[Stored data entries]

* * *

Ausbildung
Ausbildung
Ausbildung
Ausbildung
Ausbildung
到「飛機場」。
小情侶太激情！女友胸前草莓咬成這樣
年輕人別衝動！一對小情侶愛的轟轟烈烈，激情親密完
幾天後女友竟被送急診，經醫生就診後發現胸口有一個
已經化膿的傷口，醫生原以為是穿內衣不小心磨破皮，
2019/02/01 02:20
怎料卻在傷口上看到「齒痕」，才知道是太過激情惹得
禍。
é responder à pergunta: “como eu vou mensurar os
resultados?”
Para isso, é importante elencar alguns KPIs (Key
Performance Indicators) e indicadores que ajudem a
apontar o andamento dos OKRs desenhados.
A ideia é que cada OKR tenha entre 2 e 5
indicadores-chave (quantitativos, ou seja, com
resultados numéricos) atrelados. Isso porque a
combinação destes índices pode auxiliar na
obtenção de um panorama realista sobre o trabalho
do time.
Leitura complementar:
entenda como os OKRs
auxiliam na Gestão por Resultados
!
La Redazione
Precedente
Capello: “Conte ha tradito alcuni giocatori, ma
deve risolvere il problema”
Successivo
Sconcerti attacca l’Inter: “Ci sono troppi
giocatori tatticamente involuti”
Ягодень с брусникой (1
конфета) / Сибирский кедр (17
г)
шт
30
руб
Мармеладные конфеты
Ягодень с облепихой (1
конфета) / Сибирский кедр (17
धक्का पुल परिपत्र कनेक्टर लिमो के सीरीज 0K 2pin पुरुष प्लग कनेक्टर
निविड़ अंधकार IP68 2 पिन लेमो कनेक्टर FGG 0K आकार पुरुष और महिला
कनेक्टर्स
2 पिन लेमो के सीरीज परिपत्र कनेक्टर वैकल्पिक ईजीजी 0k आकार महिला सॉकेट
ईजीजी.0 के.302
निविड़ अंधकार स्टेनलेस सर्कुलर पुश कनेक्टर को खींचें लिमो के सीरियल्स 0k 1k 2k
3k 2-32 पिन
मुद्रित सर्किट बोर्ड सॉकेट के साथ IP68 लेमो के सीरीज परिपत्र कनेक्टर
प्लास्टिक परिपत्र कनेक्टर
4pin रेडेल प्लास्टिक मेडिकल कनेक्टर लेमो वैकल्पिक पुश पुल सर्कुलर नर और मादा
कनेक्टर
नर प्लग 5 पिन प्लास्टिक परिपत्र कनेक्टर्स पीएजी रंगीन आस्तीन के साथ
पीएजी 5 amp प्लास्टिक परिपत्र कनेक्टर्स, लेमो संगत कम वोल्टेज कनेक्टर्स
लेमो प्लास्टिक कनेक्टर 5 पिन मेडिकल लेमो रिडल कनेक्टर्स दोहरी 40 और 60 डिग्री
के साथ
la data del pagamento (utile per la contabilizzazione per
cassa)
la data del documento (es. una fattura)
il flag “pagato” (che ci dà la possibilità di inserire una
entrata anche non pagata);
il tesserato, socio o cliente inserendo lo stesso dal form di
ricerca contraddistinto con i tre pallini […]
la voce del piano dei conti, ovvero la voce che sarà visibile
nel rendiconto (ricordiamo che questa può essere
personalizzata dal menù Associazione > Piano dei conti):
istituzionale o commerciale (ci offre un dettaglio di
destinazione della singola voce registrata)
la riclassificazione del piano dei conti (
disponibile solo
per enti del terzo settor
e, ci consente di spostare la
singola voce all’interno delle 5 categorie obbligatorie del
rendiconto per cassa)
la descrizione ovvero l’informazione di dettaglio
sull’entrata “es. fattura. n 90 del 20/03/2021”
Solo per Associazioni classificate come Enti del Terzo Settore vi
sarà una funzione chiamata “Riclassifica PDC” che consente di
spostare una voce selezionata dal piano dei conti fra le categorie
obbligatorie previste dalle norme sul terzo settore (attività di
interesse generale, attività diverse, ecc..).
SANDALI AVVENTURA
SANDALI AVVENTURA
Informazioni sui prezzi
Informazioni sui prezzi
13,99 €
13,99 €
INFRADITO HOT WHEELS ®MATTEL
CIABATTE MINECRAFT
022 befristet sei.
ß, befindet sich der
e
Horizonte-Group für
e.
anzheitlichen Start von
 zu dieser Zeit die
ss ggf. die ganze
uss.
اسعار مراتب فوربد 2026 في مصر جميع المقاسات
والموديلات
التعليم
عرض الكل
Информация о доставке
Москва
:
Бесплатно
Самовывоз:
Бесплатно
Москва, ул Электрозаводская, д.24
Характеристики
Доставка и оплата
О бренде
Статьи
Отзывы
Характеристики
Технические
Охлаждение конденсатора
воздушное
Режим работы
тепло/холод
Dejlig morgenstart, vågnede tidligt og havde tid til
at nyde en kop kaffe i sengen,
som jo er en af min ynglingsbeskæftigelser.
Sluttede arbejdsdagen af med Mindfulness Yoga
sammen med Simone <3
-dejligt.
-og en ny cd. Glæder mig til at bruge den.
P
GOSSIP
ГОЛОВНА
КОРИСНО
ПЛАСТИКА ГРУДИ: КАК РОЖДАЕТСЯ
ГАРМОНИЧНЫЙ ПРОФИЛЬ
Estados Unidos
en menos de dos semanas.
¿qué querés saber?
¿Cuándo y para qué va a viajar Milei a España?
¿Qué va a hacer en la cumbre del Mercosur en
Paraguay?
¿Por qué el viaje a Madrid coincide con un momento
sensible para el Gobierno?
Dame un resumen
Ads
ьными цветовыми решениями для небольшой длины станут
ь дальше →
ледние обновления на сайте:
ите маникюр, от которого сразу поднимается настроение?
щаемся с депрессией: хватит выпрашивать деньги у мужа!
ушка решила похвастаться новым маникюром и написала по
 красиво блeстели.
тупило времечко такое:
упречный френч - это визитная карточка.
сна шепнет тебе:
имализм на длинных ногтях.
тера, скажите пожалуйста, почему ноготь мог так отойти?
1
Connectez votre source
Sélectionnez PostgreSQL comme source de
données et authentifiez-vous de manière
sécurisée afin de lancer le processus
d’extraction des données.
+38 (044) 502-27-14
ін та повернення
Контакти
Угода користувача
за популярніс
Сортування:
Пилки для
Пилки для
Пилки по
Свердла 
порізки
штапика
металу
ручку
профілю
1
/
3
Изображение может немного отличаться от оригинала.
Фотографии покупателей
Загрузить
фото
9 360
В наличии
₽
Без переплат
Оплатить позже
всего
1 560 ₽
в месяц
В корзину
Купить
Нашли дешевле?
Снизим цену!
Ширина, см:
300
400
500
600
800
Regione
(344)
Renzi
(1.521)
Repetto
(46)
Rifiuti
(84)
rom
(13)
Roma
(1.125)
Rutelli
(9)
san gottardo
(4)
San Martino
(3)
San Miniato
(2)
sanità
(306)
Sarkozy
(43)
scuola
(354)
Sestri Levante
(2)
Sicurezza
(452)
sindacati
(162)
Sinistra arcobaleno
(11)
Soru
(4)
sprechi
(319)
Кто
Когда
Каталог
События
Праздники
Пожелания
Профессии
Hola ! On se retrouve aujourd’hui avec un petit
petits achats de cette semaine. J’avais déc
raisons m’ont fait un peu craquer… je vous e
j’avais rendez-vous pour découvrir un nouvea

* * *

#### YOUR GOAL:
Your answer should be only the number of lines, in the entries above, that include "fattura".

#### ANSWER:
2